Collection entries
= = = = = = =

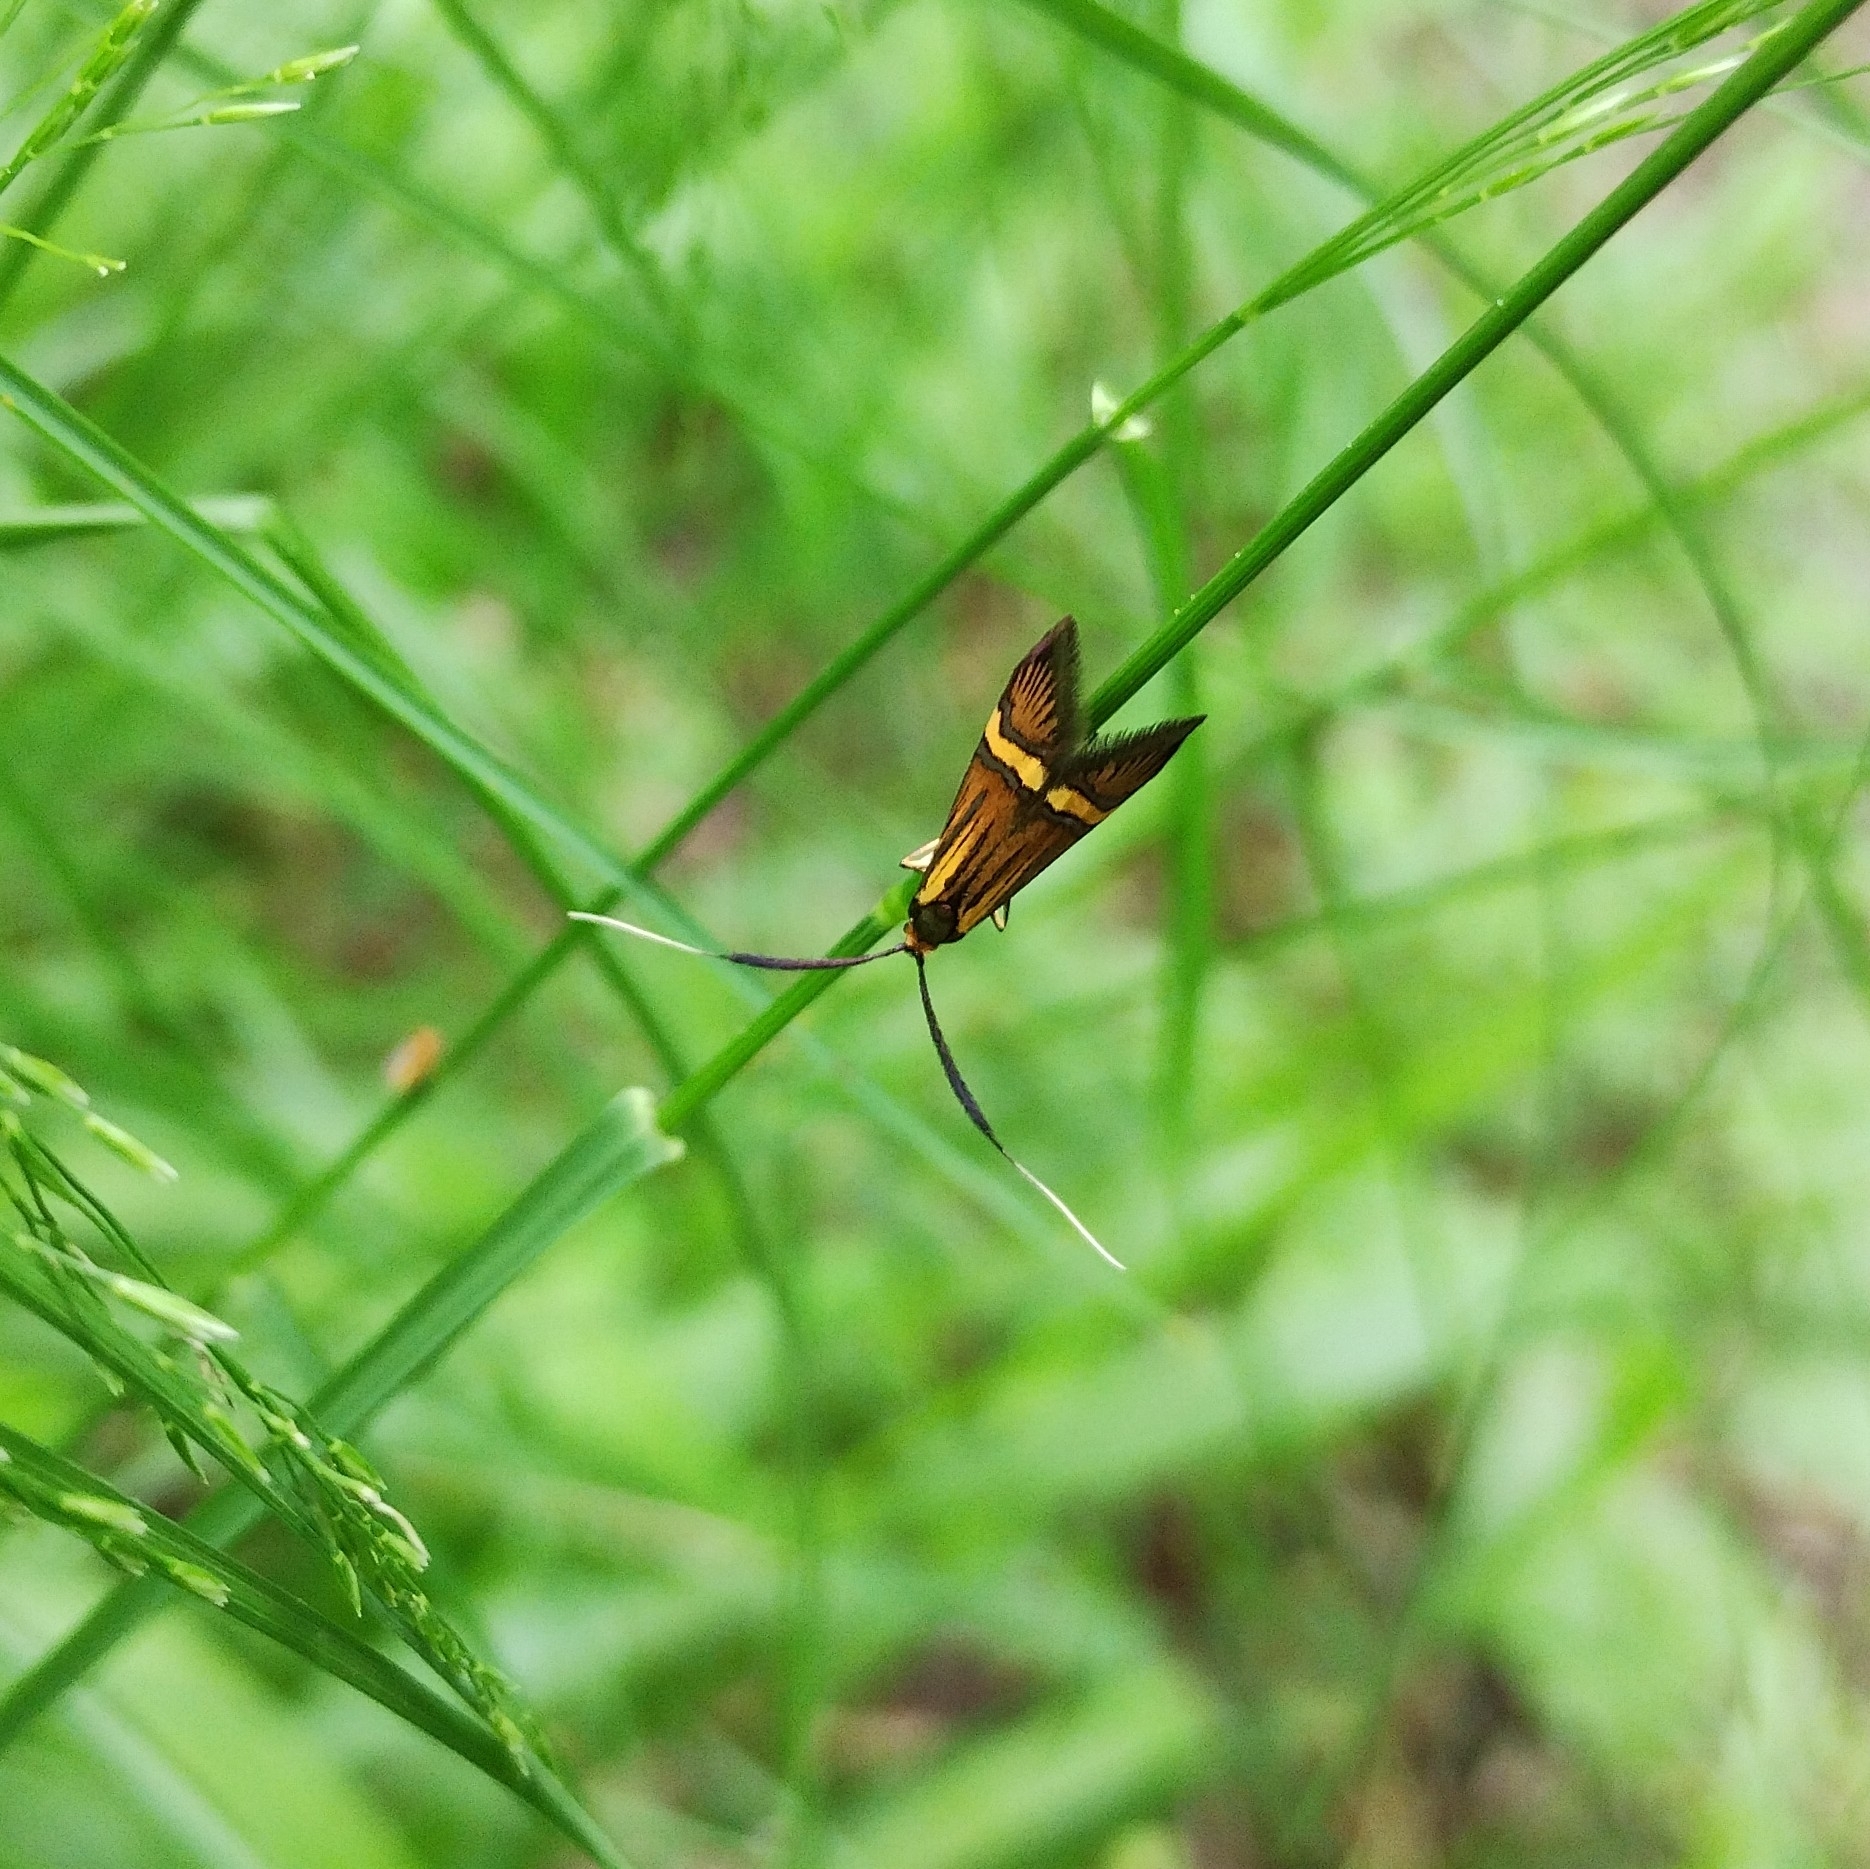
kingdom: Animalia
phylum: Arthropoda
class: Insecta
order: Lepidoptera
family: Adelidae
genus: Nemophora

= = = = = = =

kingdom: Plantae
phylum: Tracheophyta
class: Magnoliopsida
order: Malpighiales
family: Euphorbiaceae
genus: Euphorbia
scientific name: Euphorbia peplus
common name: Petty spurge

= = = = = = =

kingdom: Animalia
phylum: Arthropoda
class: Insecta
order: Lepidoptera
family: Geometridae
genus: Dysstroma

= = = = = = =

▶ [Directions for this task]: Render as a numbered list the part of the records that opens with the line containing "order: Malpighiales" and closes with the line containing "common name: Petty spurge", both included, leaving out any blank lines.

▶ [The completed task]:
1. order: Malpighiales
2. family: Euphorbiaceae
3. genus: Euphorbia
4. scientific name: Euphorbia peplus
5. common name: Petty spurge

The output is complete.